Overtime is 1.5 times the regular rate, and the regular rate includes more than base pay. Nondiscretionary bonuses (production, attendance, retention bonuses promised in advance), shift differentials, and most commissions all go in. Genuinely discretionary bonuses, gifts, and expense reimbursements stay out.

Worked example: an employee earns $18 an hour, works 46 hours, and gets a $92 nondiscretionary weekly bonus. Straight-time earnings: 46 × $18 + $92 = $920. Regular rate: $920 ÷ 46 = $20. The overtime premium owed is half the regular rate for each overtime hour: 6 × $10 = $60. Total pay: $980. Calculating the premium off the bare $18 wage instead would underpay the employee — and that's one of the most common FLSA violations.

Exemptions: who doesn't get overtime

The best-known exemptions are the white-collar ones: executive, administrative, and professional employees, plus certain computer employees and outside salespeople. To be exempt under most of these, an employee generally must be paid on a salary basis at or above the federal salary threshold and pass a duties test — actually performing exempt-level work, like managing two or more employees with hiring authority.

Two traps to avoid. First, paying a salary alone doesn't make anyone exempt; a salaried cashier is still owed overtime. Second, job titles don't matter — 'manager' on a badge means nothing if the person spends the day running a register. The salary threshold has been litigated and revised in recent years, so check the Department of Labor's current figure before classifying anyone as exempt.

Recordkeeping and what violations cost

The FLSA requires employers to keep accurate records of hours worked and wages paid for non-exempt employees — including time of day and day of week the workweek begins, daily and weekly hours, the regular rate, and overtime earnings. There's no required format, but if records are missing or wrong, courts tend to credit the employee's own estimate of hours. Sloppy timekeeping is effectively a confession.
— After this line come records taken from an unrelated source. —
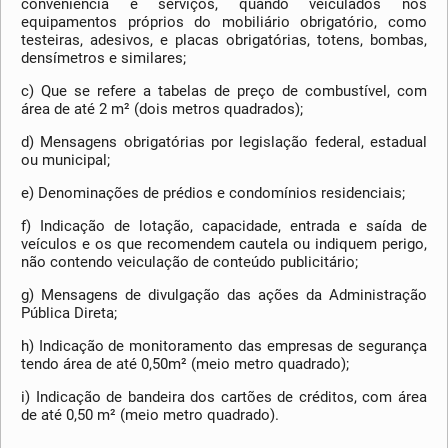
conveniência e serviços, quando veiculados nos
equipamentos próprios do mobiliário obrigatório, como
testeiras, adesivos, e placas obrigatórias, totens, bombas,
densímetros e similares;
c) Que se refere a tabelas de preço de combustível, com
área de até 2 m² (dois metros quadrados);
d) Mensagens obrigatórias por legislação federal, estadual
ou municipal;
e) Denominações de prédios e condomínios residenciais;
f) Indicação de lotação, capacidade, entrada e saída de
veículos e os que recomendem cautela ou indiquem perigo,
não contendo veiculação de conteúdo publicitário;
g) Mensagens de divulgação das ações da Administração
Pública Direta;
h) Indicação de monitoramento das empresas de segurança
tendo área de até 0,50m² (meio metro quadrado);
i) Indicação de bandeira dos cartões de créditos, com área
de até 0,50 m² (meio metro quadrado).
Violations are expensive. Employers can owe back wages plus an equal amount in liquidated damages — doubling the bill — and claims typically reach back two years, or three for willful violations. Multiply that across a crew of hourly workers and a small payroll error becomes a five- or six-figure problem. An accurate time clock with automatic overtime totals, like Kloqk's free time clock, is the cheapest insurance there is.

Frequently asked questions

What is the FLSA overtime rule?

Covered, non-exempt employees must be paid at least 1.5 times their regular rate for all hours worked over 40 in a fixed 7-day workweek. There is no federal daily overtime — daily rules exist only in certain states like California, Alaska, Colorado, and Nevada.
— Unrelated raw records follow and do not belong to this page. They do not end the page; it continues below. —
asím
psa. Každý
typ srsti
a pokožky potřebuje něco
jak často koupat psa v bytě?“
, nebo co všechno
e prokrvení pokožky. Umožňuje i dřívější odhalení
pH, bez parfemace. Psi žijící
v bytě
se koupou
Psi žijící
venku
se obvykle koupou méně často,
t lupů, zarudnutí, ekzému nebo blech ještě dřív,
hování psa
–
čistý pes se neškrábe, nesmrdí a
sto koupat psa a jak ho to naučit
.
Do salaried employees get overtime under the FLSA?

Often, yes. A salary alone doesn't make someone exempt. To be exempt from overtime, an employee generally must earn at least the federal salary threshold and perform exempt duties (executive, administrative, professional, and similar roles).

Can my employer average my hours over two weeks to avoid overtime?

No. Overtime is calculated per workweek. Working 50 hours one week and 30 the next means 10 hours of overtime are owed for the first week, even if you're paid biweekly.

What are the penalties for FLSA overtime violations?

Employers can owe back wages plus an equal amount in liquidated damages, with claims typically looking back two years — three for willful violations. Poor time records make these claims harder to defend.